### Document excerpt
========================================================================

Albert Gallatin Brown (31 May 1813 – 12 June 1880) was a member of the US House of Representatives (D-MS) from 4 March 1839 to 3 March 1841 (succeeding Thomas J. Word and preceding William M. Gwin) and from the 4th district from 4 March 1847 to 3 March 1855 (preceding Wiley P. Harris), Governor of Mississippi from 10 January 1844 to 10 January 1848 (succeeding Tilghman Tucker and preceding Joseph W. Matthews), and a US Senator from 7 January 1854 to 12 January 1861 (succeeding Walker Brooke and preceding Hiram Rhodes Revels).

Biography[]

Albert Gallatin Brown was born in Chester County, South Carolina in 1813, and his family moved to Mississippi when he was ten. By 1832, he owned a 1,600-acre plantation and 23 slaves, and he fathered his state's public school system by being one of the founders of the University of Mississippi. A strong advocate for the expansion of slavery, he served in the US House of Representatives from 1839 to 1841, as Governor from 1844 to 1848, in the House from 1847 to 1855, and in the US Senate from 1854 to 1861, and he sought to conquer Cuba and a four Mexican states to expand slavery. He resigned from the Senate in 1861 after his state seceded and joined the Confederacy, and he served as a Senator in the Confederate Congress from 1862 to 1865. He died of apoplexy in Terry, Mississippi in 1880 at the age of 67.

========================================================================

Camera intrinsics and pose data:
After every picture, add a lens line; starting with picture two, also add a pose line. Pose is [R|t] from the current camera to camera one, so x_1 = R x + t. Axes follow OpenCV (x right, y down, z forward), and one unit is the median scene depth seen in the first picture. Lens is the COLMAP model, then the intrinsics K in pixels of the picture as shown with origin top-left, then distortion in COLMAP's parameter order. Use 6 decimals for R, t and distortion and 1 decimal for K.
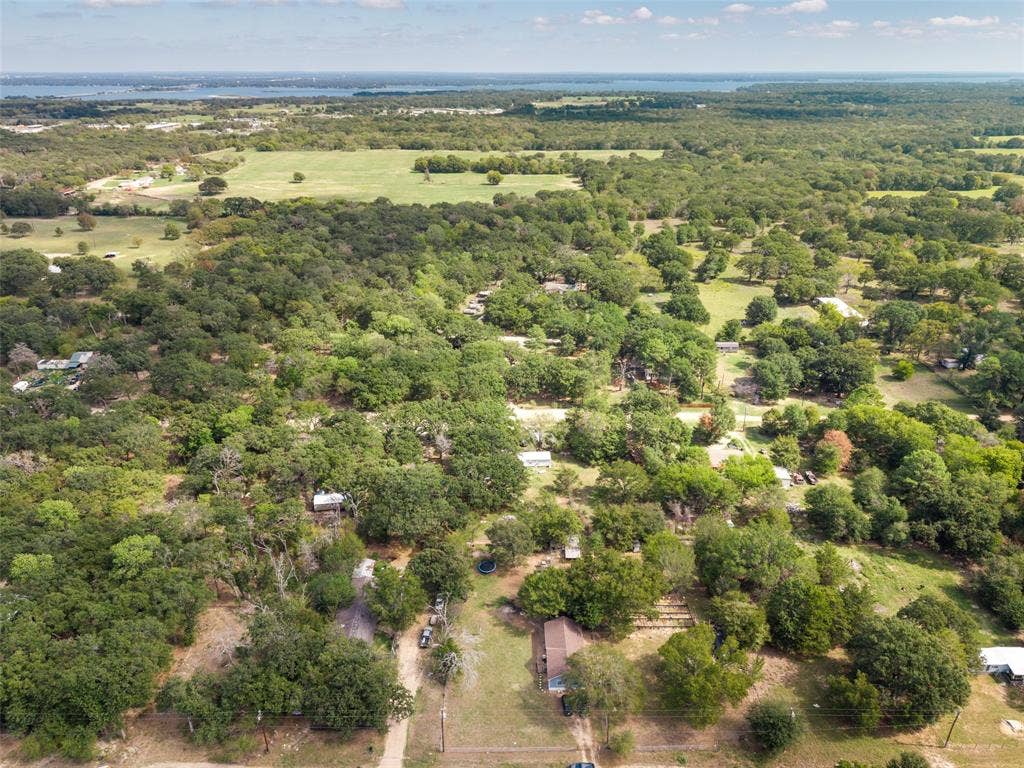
lens RADIAL K [[694.2, 0, 513.4], [0, 694.2, 390.6], [0, 0, 1]] dist [0.050781, -0.058872]
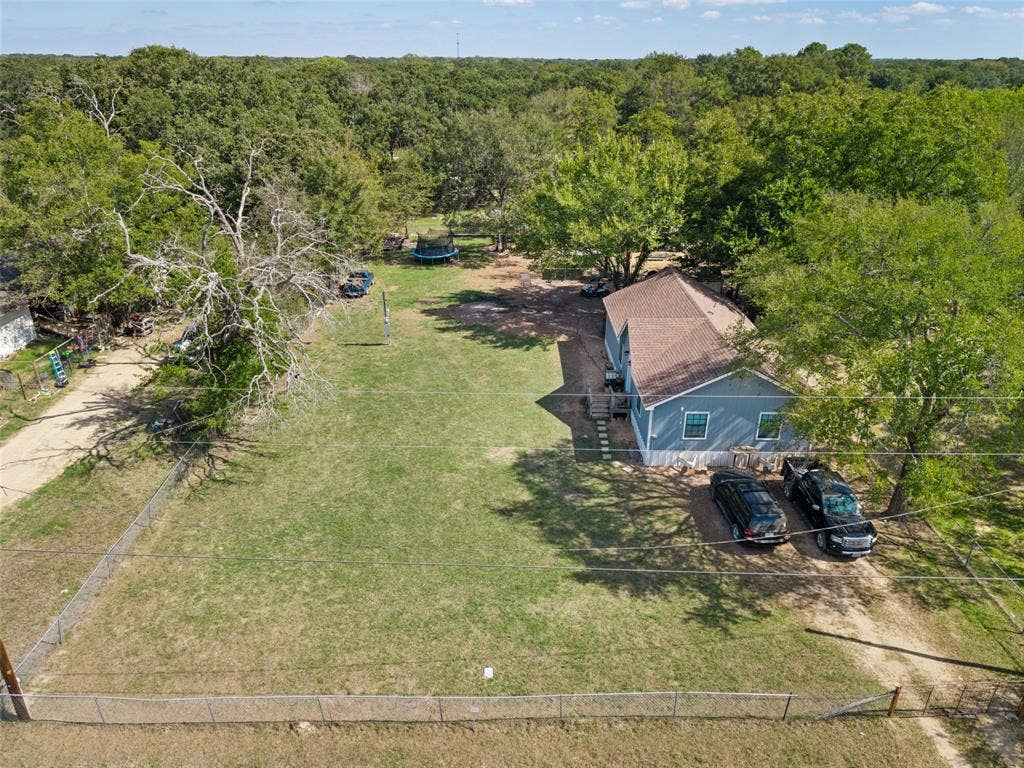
lens RADIAL K [[694.2, 0, 513.4], [0, 694.2, 390.6], [0, 0, 1]] dist [0.050781, -0.058872]
pose [[0.999955, 0.005739, -0.007497, 0.003199], [-0.005692, 0.999964, 0.006253, 0.147233], [0.007533, -0.006210, 0.999952, 0.282275]]
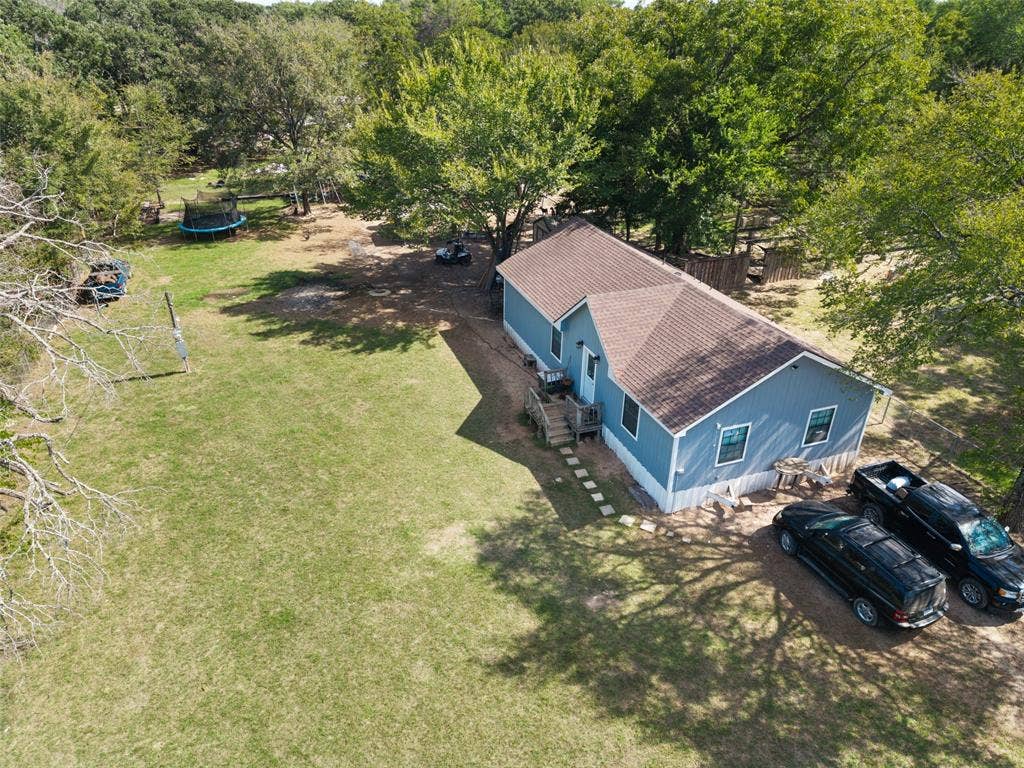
lens RADIAL K [[677.2, 0, 512.0], [0, 677.2, 384.0], [0, 0, 1]] dist [0.008374, -0.005001]
pose [[0.940243, -0.157019, 0.302139, -0.008055], [0.136365, 0.986705, 0.088421, 0.139826], [-0.312006, -0.041937, 0.949154, 0.317925]]
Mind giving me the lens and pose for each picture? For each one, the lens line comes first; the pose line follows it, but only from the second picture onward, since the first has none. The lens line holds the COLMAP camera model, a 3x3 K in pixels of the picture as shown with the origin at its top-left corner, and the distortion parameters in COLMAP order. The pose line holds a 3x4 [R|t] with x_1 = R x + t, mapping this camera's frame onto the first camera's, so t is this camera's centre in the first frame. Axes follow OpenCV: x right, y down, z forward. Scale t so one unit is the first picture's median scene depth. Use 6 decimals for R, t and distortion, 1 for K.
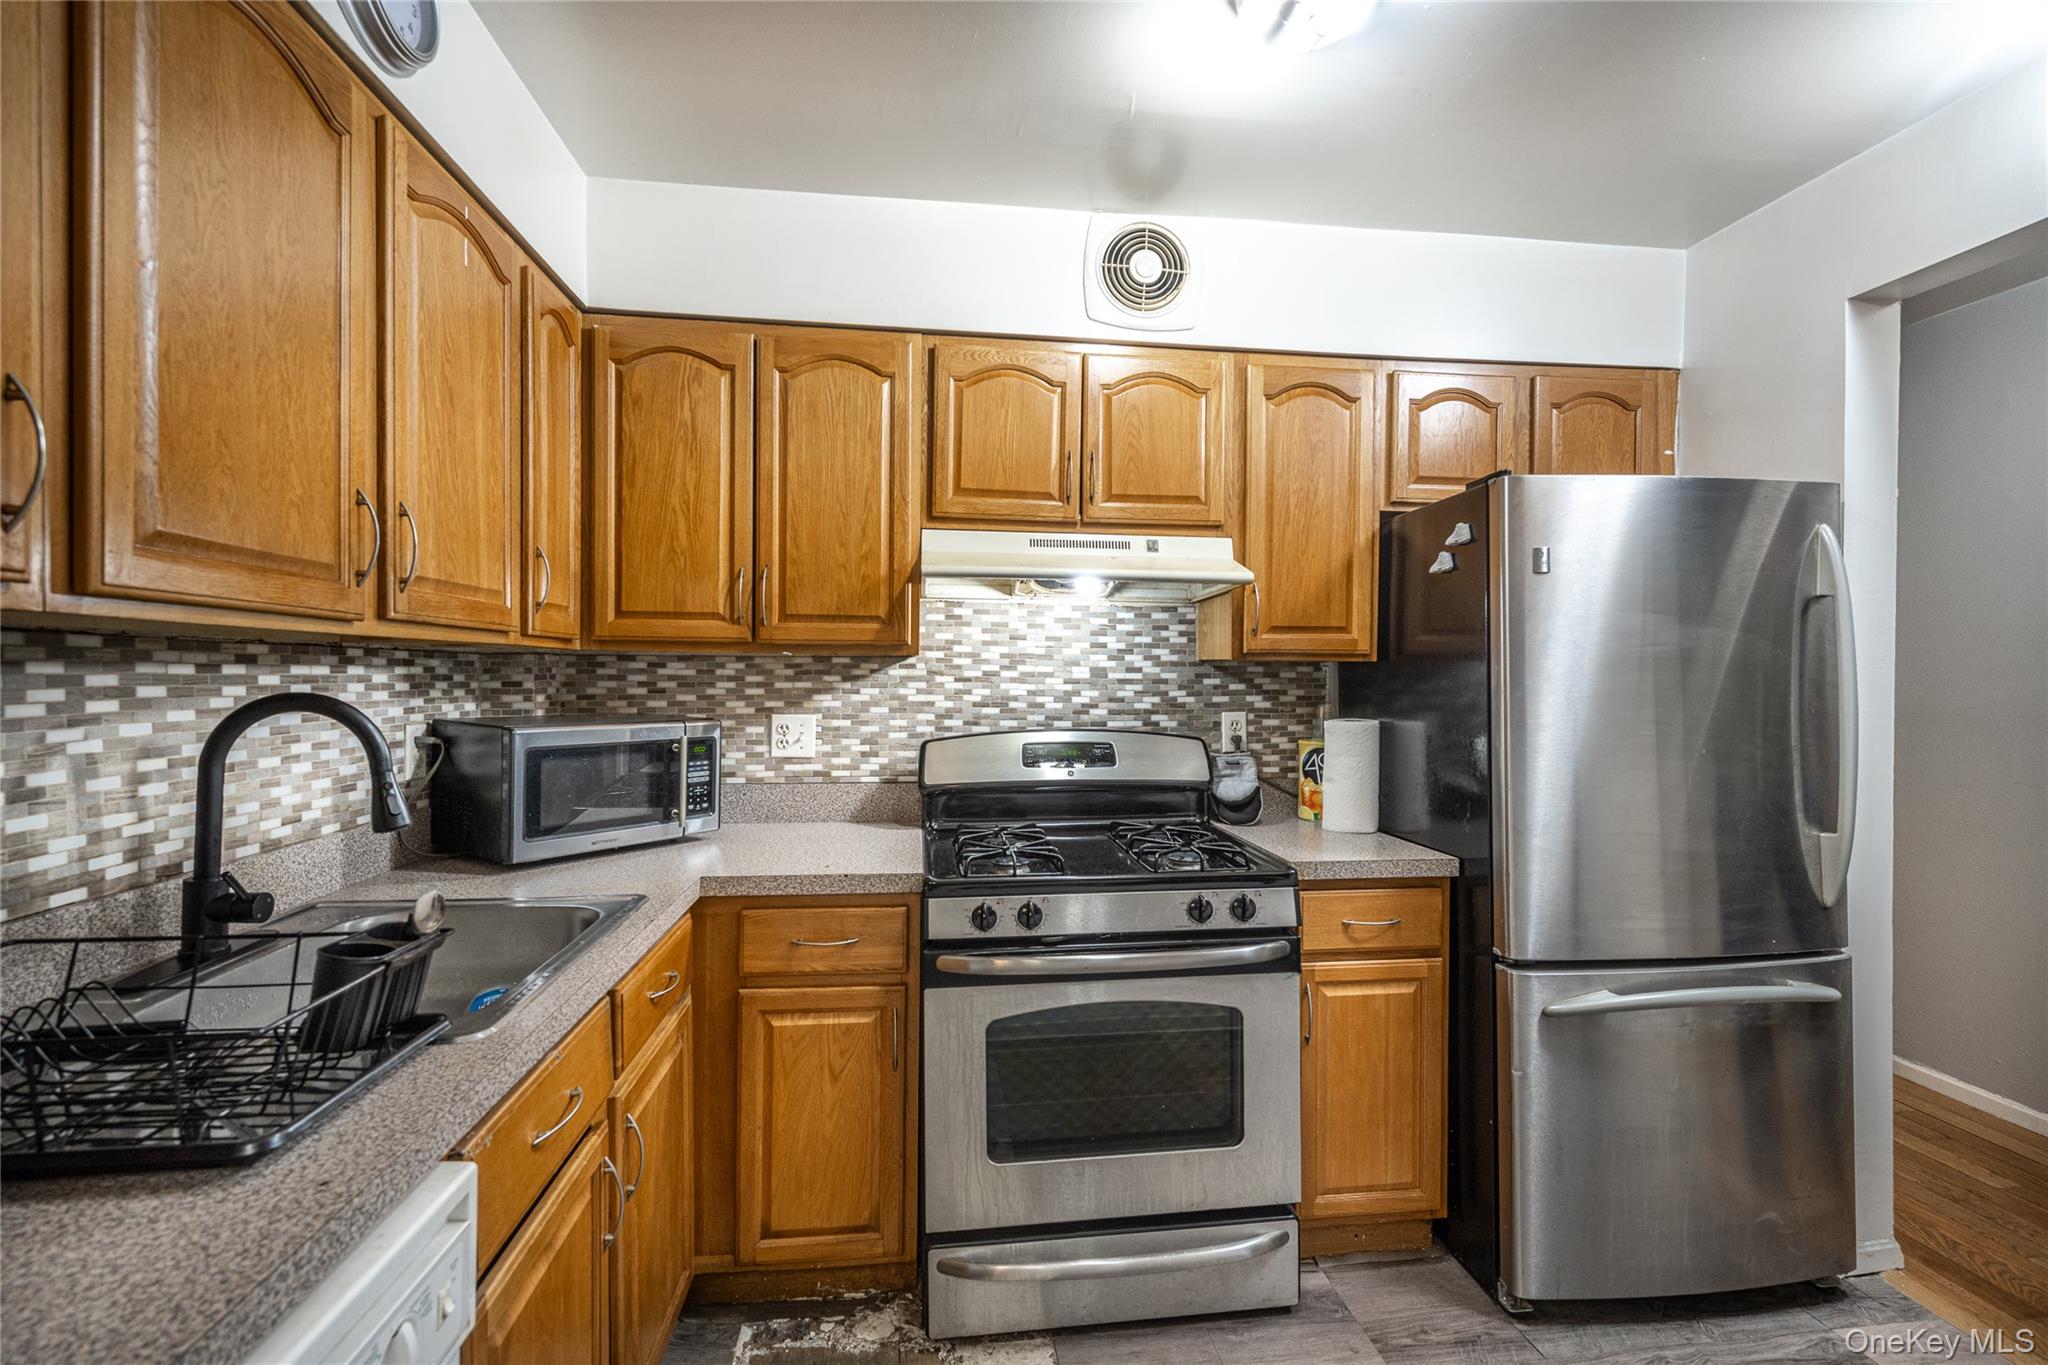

========================================================================

### What is being asked
From the passage on Albert Gallatin Brown, print the words starting with "Albert Gallatin Brown (31" and going on through "Hiram Rhodes Revels).". These rows have no connection to the passage on Albert Gallatin Brown.

### Response for this exercise
Albert Gallatin Brown (31 May 1813 – 12 June 1880) was a member of the US House of Representatives (D-MS) from 4 March 1839 to 3 March 1841 (succeeding Thomas J. Word and preceding William M. Gwin) and from the 4th district from 4 March 1847 to 3 March 1855 (preceding Wiley P. Harris), Governor of Mississippi from 10 January 1844 to 10 January 1848 (succeeding Tilghman Tucker and preceding Joseph W. Matthews), and a US Senator from 7 January 1854 to 12 January 1861 (succeeding Walker Brooke and preceding Hiram Rhodes Revels).